- Enunciado -
Reproduce sin cambios el pasaje del texto sobre Vértigo y Taxi Driver, empezando por "Y como contrapartida" y siguiendo hasta "sus delirios homicidas.".

- Fragmento original -
—————

Las bandas sonoras que Bernard Herrmann compuso para cada película refuerzan y enfatizan unas imágenes ya de por sí perturbadoras; con resonancias trágicamente wagnerianas la de Vértigo, y a ritmo de jazz, en ocasiones sombrío, la de Taxi Driver. La música es el acompañamiento perfecto para las andanzas de dos hombres que recorren dos ciudades a bordo de sus coches: San Francisco y Nueva York, escenarios y protagonistas mudos a la vez. Dos hombres para los que el ropaje blanco de la Venus idealizada se teñirá de un rojo profundo, porque rojo es el color del erotismo, aunque también el de la rabia y la locura. Tanto Hitchcock como Scorsese nos lo advierten al principio. Durante los créditos iniciales de las dos películas aparecen en primer plano y en un rojo saturado el ojo de Madeleine (la espiral, la incógnita) y los de Travis (la demencia, la violencia justiciera). Se trata de una misma idea que parte de puntos de vista diferentes: el del objeto del deseo y el del sujeto de la acción.

Y como contrapartida irónica, el cameo de los dos directores-demiurgo (algo que en Hitchcock era tan habitual que se convirtió en marca de la casa): la figura oronda de don Alfredo atravesando la escena justo antes de ponerse en marcha la trama de Vértigo –el Mcguffin, diría él-, y el doble papel que Scorsese se reservó en Taxi Driver: el del tipo que observa a Betsy mientras esta camina a cámara lenta frente a Travis (movimiento subjetivo para recalcar el proceso obsesivo del personaje) y el del cliente psicópata que le cuenta al taxista sus delirios homicidas.

Como ya se ha esbozado, el cromatismo es significativo en ambas películas. En Vértigo hay azules, violetas, naranjas y amarillos. Colores vivos que dan forma a figuras geométricas que irán deconstruyéndose hasta formar un magma onírico que capta y representa la angustia y el remordimiento de Scottie. El amarillo es el color de los taxis de Nueva York, y, por supuesto, su presencia es considerable en Taxi Driver. El coche es un personaje más, y las filas de taxis amarillos aparcados en el garaje forman parte de la vida cotidiana de Travis y del latir de una ciudad que hierve y, sin embargo, hiela el alma.

—————

- Material proporcionado -
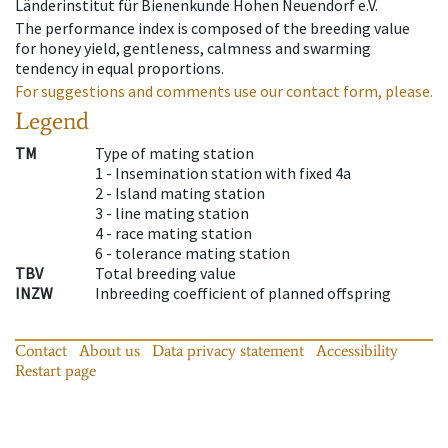
Länderinstitut für Bienenkunde Hohen Neuendorf e.V.
The performance index is composed of the breeding value
for honey yield, gentleness, calmness and swarming
tendency in equal proportions.
For suggestions and comments use our contact form, please.
Legend
TM
Type of mating station
1 -
Insemination station with fixed 4a
2 -
Island mating station
3 -
line mating station
4 -
race mating station
6 -
tolerance mating station
TBV
Total breeding value
INZW
Inbreeding coefficient of planned offspring
Contact
About us
Data privacy statement
Accessibility
Restart page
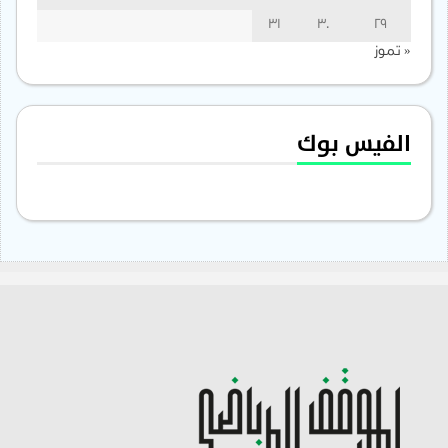
31
30
29
« تموز
الفيس بوك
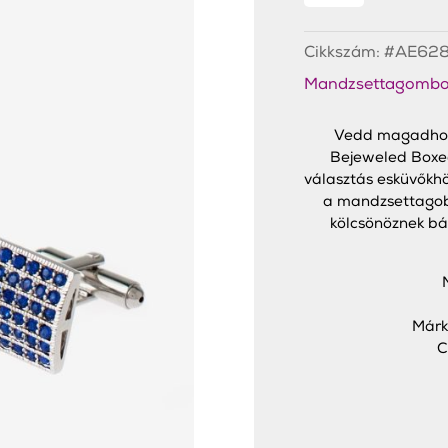
Blue
Mandzsettagombok
mennyiség
Cikkszám:
#AE62
Mandzsettagombo
Vedd magadhoz 
Bejeweled Box
választás esküvőkhö
a mandzsettagob
kölcsönöznek bá
Márk
C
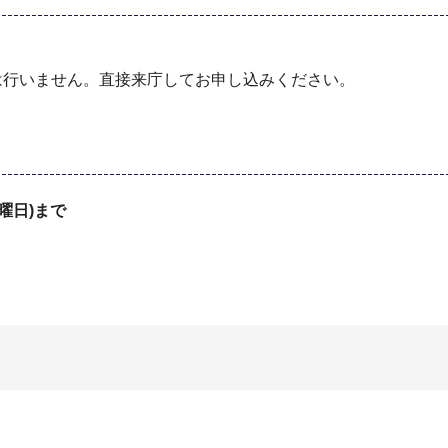
は行いません。直接来庁してお申し込みください。
曜日)まで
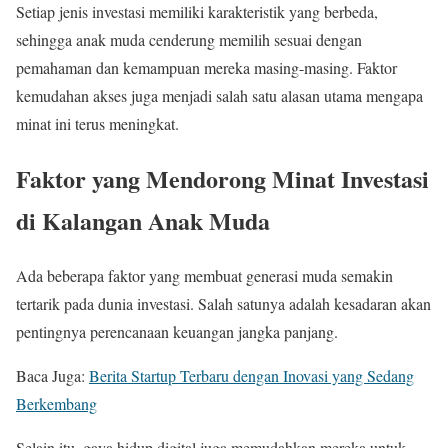
Setiap jenis investasi memiliki karakteristik yang berbeda,
sehingga anak muda cenderung memilih sesuai dengan
pemahaman dan kemampuan mereka masing-masing. Faktor
kemudahan akses juga menjadi salah satu alasan utama mengapa
minat ini terus meningkat.
Faktor yang Mendorong Minat Investasi
di Kalangan Anak Muda
Ada beberapa faktor yang membuat generasi muda semakin
tertarik pada dunia investasi. Salah satunya adalah kesadaran akan
pentingnya perencanaan keuangan jangka panjang.
Baca Juga:
Berita Startup Terbaru dengan Inovasi yang Sedang
Berkembang
Selain itu, gaya hidup digital juga memudahkan mereka untuk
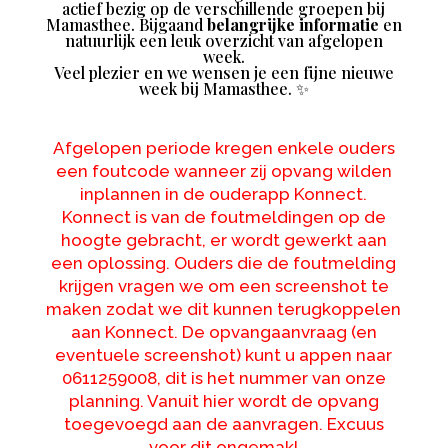
actief bezig op de verschillende groepen bij
Mamasthee. Bijgaand
belangrijke informatie
en
natuurlijk een leuk overzicht van afgelopen
week.
Veel plezier en we wensen je een fijne nieuwe
week bij Mamasthee. ✨
Afgelopen periode kregen enkele ouders
een foutcode wanneer zij opvang wilden
inplannen in de ouderapp Konnect.
Konnect is van de foutmeldingen op de
hoogte gebracht, er wordt gewerkt aan
een oplossing. Ouders die de foutmelding
krijgen vragen we om een screenshot te
maken zodat we dit kunnen terugkoppelen
aan Konnect. De opvangaanvraag (en
eventuele screenshot) kunt u appen naar
0611259008, dit is het nummer van onze
planning. Vanuit hier wordt de opvang
toegevoegd aan de aanvragen. Excuus
voor dit ongemak!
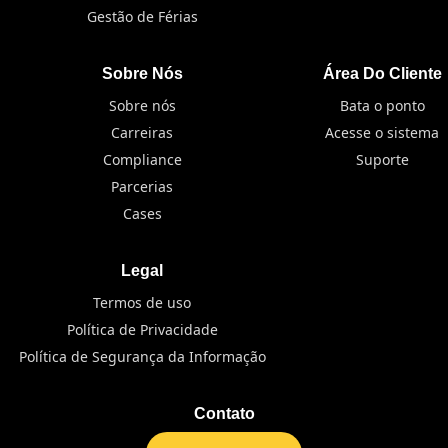
Gestão de Férias
Sobre Nós
Área Do Cliente
Sobre nós
Bata o ponto
Carreiras
Acesse o sistema
Compliance
Suporte
Parcerias
Cases
Legal
Termos de uso
Política de Privacidade
Política de Segurança da Informação
Contato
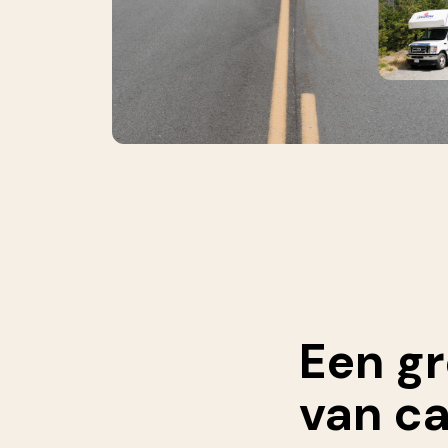
Een gr
van c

—————

- Solución propuesta -
Y como contrapartida irónica, el cameo de los dos directores-demiurgo (algo que en Hitchcock era tan habitual que se convirtió en marca de la casa): la figura oronda de don Alfredo atravesando la escena justo antes de ponerse en marcha la trama de Vértigo –el Mcguffin, diría él-, y el doble papel que Scorsese se reservó en Taxi Driver: el del tipo que observa a Betsy mientras esta camina a cámara lenta frente a Travis (movimiento subjetivo para recalcar el proceso obsesivo del personaje) y el del cliente psicópata que le cuenta al taxista sus delirios homicidas.